To the world, he was General-Commissar of the Eastern Provincial Forces. A loyalist molded in exile, trained in foreign capitals to make war with elegance and peace with iron. A man born from the ashes of a fallen dynasty, now determined to control the future no matter the cost.
To you, he was far more dangerous than that.
You had grown up on opposite sides of the same battlefield. He, the orphan of a purged noble line; you, the daughter of a disgraced republican idealist. You were raised on words like justice and sacrifice, and he was raised on the silence between executions. And yet, every time you stood in the same room, the war between you grew teeth.
And now he was here, not as a stranger to your home, but as the man who had finally crossed the line between strategy and possession.
His polished boots echoed against the marble steps as he ascended to your father’s study, your study now in your brother’s forced absence. Xie Zhen entered like he already owned the place. “Search the east wing,” he said. “Study. Bedrooms. Tea salon. I want every letter on the desk within the hour.”
He removed his gloves with surgical precision, folding them carefully before selecting a stack of letters. “I recognize your brother’s handwriting,” he murmured without looking up. “Hopeful. The kind of hope that gets young men executed.”
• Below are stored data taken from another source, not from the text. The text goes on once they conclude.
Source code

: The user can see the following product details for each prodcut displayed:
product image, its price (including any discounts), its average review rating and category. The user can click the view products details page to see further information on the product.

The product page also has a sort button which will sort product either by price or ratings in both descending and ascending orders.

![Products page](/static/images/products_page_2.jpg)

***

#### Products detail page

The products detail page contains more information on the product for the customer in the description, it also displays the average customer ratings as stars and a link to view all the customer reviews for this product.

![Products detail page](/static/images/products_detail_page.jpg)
He folded the letter and slid it into the inner pocket of his coat like it belonged to him. You said nothing, but he turned toward you anyway, as if drawn by something heavier than sound. “Conviction in women like you,” he said, voice low and disturbingly soft, “tends to end badly. For everyone involved.”
Then he passed you. his shoulder brushed yours not a mistake, but a message. “Tell me where your brother is.”